Schematic of a shock wave moving to the right which compresses the lattice by a factor of
two. Light incident from the right (red arrow) will be converted up in frequency at the shock
front and escape to the right.
Results, pt. II.
Large frequency shift across the bandgap. Depicted are four moments in time during a
computer simulation of a shock moving to the right. The shock front location is indicated by
the dotted green line. The light begins the simulation below the gap in the unshocked
material as in the schematic above. As the light propagates to the left, most of it is trapped at
the shock front until it escapes to the right at a much higher frequency.
Results, pt. II.
Bandwidth narrowing. Depicted are two moments in time during computer simulation of the
shock. The shock front is indicated by the dotted green line. Light is confined between the
reflecting shock front on the left and a fixed reflecting surface on the right. As the shock
moves to the right, the bandwidth of the confined light is decreased by a factor of 4.
Results, pt. II.
• Frequency shift and light localization: when
light propagates in the opposite direction to
that of the shock wave, the frequency
becomes higher, and vice versa.
• Why? Because light bounces back and forth at
the shock front, a la “hall of mirrors.”
• Also, light escapes as pulses as the shock wave
propagates, which represent multiple discrete
frequencies.
Results, pt. II.
• Bandwidth broadening/narrowing: bandwidth
is narrowed by as much as 4%, and is done
with 100% efficiency.
• Note that bandwidth broadening is possible
using nonlinear materials, but narrowing is
very difficult to achieve using other methods.
• This is achieved by confining the light spatially
at the shock front, creating a narrow pulse.
Analysis.
• Frequency shift and light localization: Each time the shock
wave propagates through one lattice unit, the crystal on the
right is reduced in length by one lattice unit and the crystal on
the left is increased by one lattice unit.

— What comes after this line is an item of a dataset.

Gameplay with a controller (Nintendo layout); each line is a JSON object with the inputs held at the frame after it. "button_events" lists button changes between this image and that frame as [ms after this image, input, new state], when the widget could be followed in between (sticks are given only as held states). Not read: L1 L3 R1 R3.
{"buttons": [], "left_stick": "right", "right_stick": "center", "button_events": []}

• This means that the number of states in each band must
decrease by one in the pre-shocked crystal and increase by
one in the post-shocked crystal.
• it is necessary for a mode to move up through the overlapping
gap formed by the 2nd bandgap in the preshocked region and
the 1st bandgap in the postshocked region.
Analysis.
• Frequency shift and light localization: Light is
“trapped” in a cavity which is “squeezed” as
the shock compresses the lattice, thereby
increasing the frequency.
• This occurs once each time the shock
propagates through a lattice unit.
Analysis.
• Bandwidth narrowing: the light is spatially
confined at the shock front, leading to a
buildup of wavefronts at the shock front and
creating a pulse significantly narrower.
• Also, the process is independent of intensity.

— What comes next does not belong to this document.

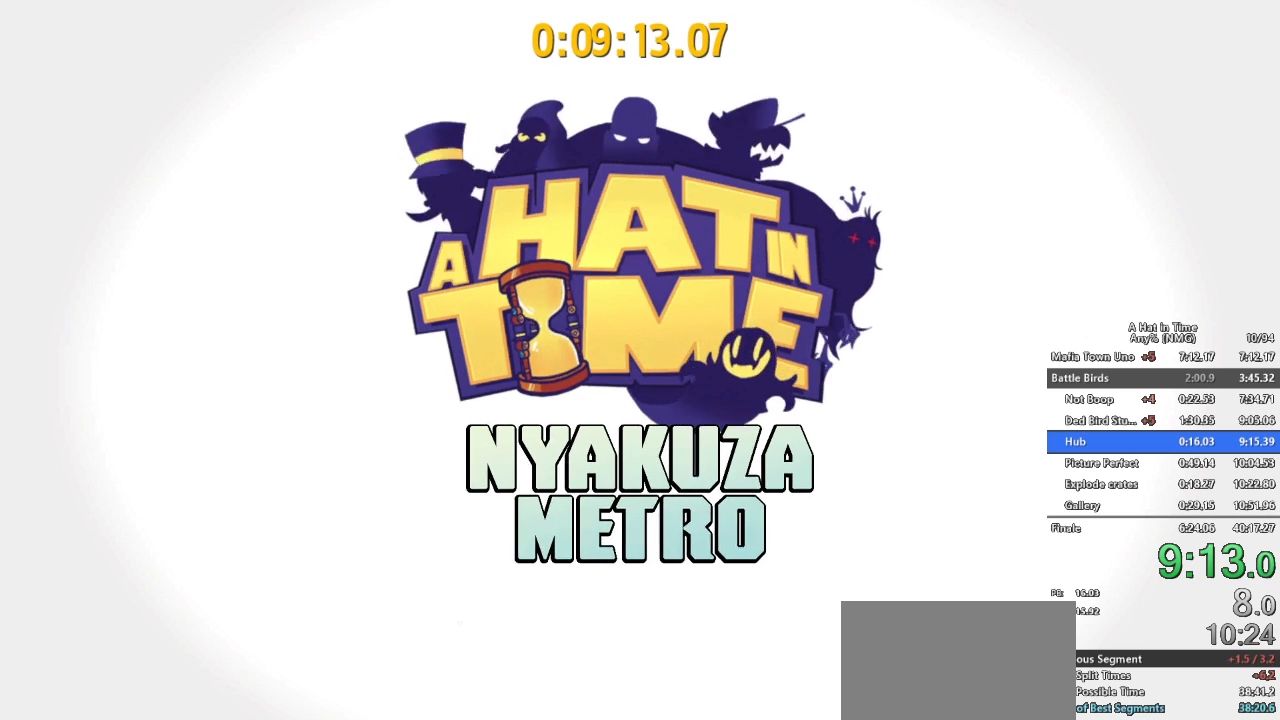
{"buttons": [], "left_stick": "right", "right_stick": "center", "button_events": []}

Further work (i.e., experiments)
• How to generate shocks for experiments:
Physical shocks will do, and velocities work
even for nonrelativistic cases (~104 m/s).
• Also, the dielectric constant can be modulated
in a shock-like manner by non-mechanical
means using materials with nonlinear optical
response.
Applications.
• Solar power: by narrowing the bandwidth of
sunlight (which is very broadband), it is
possible to harness energy more efficiently.
• Quantum optics/telecommunications:
trapping light for controlled periods of time;
frequency conversion; signal modulation.
Conclusions.
By propagating a shock wave through a
photonic crystal, frequency changes, spatial
localization of light, and bandwidth
narrowing/broadening will result.
References.
• E.J. Reed, M. Soljacic, J.D. Joannopoulos,
"Color of shock waves in photonic crystals,"
Phys. Rev. Lett. 90, 203904 (2003).
• D.J. Griffiths, Introduction to Electrodynamics.
Englewood Cliffs, NJ: Prentice Hall (1999).